La recherche pour améliorer les résultats
Depuis sa création, Cœur + AVC mène l’avancement, la promotion et l’enseignement de la RCR à l’échelle nationale. Cœur + AVC est un membre fondateur et le seul représentant canadien de l’International Liaison Committee on Resuscitation (ILCOR), l’organisme qui examine les données probantes et les principes scientifiques de la réanimation et qui résume les conclusions fondées sur des données probantes de façon à formuler des recommandations de traitement. Tous les cinq ans, dans le cadre de son rôle au sein de l’ILCOR, Cœur + AVC utilise ces recommandations de traitement pour la réanimation cardiorespiratoire (RCR), les soins d’urgence cardiovasculaires (SUC) et les premiers soins afin de rédiger des lignes directrices pour l’ensemble du pays. Apprenez-en davantage sur les plus récentes lignes directrices canadiennes : Les lignes directrices 2020 en matière de RCR et de SUC (coeuretavc.ca)

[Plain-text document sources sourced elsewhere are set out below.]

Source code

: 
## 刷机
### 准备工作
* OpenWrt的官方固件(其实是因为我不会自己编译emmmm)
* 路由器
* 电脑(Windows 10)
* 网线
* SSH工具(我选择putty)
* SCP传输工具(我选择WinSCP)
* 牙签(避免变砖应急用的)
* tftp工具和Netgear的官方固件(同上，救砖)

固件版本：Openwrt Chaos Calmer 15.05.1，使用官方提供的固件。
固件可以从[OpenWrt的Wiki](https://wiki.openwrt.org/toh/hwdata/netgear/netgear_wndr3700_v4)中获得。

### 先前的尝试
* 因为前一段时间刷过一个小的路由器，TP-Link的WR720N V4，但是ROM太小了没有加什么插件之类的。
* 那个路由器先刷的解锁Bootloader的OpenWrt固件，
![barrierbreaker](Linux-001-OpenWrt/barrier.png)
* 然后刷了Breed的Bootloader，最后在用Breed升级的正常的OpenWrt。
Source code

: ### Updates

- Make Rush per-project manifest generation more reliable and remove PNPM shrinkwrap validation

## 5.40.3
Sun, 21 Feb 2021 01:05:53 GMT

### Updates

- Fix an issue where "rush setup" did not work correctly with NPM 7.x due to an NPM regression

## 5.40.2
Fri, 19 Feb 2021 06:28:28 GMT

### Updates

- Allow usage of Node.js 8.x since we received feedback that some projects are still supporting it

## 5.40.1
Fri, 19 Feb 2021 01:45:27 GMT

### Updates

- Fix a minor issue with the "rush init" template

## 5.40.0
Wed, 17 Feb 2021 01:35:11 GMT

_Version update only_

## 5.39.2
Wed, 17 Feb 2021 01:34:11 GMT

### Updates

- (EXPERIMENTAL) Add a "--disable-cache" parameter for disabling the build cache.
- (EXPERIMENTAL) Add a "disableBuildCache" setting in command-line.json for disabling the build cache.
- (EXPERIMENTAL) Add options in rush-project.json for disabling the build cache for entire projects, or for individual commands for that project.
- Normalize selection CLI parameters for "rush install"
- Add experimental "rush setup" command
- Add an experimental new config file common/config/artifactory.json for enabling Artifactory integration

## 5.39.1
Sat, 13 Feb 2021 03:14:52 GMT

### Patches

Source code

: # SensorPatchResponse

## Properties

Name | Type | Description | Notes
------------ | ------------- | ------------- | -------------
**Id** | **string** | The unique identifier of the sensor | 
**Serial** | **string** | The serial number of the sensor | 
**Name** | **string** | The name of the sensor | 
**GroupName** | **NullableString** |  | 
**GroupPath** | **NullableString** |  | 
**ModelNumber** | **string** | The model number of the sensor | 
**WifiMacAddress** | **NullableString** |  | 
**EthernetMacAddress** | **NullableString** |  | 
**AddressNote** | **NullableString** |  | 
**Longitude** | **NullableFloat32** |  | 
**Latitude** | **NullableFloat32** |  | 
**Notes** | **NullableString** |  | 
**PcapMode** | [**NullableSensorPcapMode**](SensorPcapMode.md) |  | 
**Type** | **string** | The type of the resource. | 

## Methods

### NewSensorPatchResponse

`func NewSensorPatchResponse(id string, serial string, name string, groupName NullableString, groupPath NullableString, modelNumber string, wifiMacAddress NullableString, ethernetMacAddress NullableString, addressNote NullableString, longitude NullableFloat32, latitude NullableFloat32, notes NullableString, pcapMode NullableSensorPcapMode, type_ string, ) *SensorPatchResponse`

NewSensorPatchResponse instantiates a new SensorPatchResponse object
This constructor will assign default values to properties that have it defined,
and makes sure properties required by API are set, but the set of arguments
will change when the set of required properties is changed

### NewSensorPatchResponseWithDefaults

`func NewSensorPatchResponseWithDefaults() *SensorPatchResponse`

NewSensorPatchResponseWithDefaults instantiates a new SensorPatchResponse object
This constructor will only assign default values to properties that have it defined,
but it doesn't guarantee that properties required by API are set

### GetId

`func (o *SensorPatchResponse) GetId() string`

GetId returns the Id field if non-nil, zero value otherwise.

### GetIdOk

Bien que rien n’égale une formation exhaustive et accréditée, la RCR a été grandement simplifiée pour les témoins afin qu’un plus grand nombre puisse intervenir rapidement, en pratiquant la RCR à mains seules et en utilisant un DEA, et ainsi aider à sauver plus de vies.
Cœur + AVC est aussi un partenaire fondateur et le principal bailleur de fonds du Consortium canadien de recherche en réanimation (CanROC), un réseau national de chercheuses et chercheurs en réanimation et l’un des plus grands registres de réanimation au monde. Le CanROC, qui recueille des données provenant de plusieurs sites, a pour objectif d’augmenter le taux de survie à un arrêt cardiaque au sein de la population au pays.
Parmi les autres initiatives de Cœur + AVC, on retrouve une application pour alerter les secouristes professionnels lorsqu’un arrêt cardiaque survient à proximité, ainsi que des travaux en cours auprès des gouvernements et d’autres partenaires pour installer davantage de défibrillateurs externes automatisés (DEA) dans des lieux publics à l’échelle nationale.
Depuis mon arrêt cardiaque, j’ai beaucoup appris et j’ai développé un fort sentiment de gratitude. Je dois ma vie et mon bien-être à ma femme, qui connaissait la RCR. On pourrait également dire que je dois ma vie à Cœur + AVC et aux pionnières et pionniers dévoués et attentionnés du monde de la médecine, comme le Dr Anthony Graham.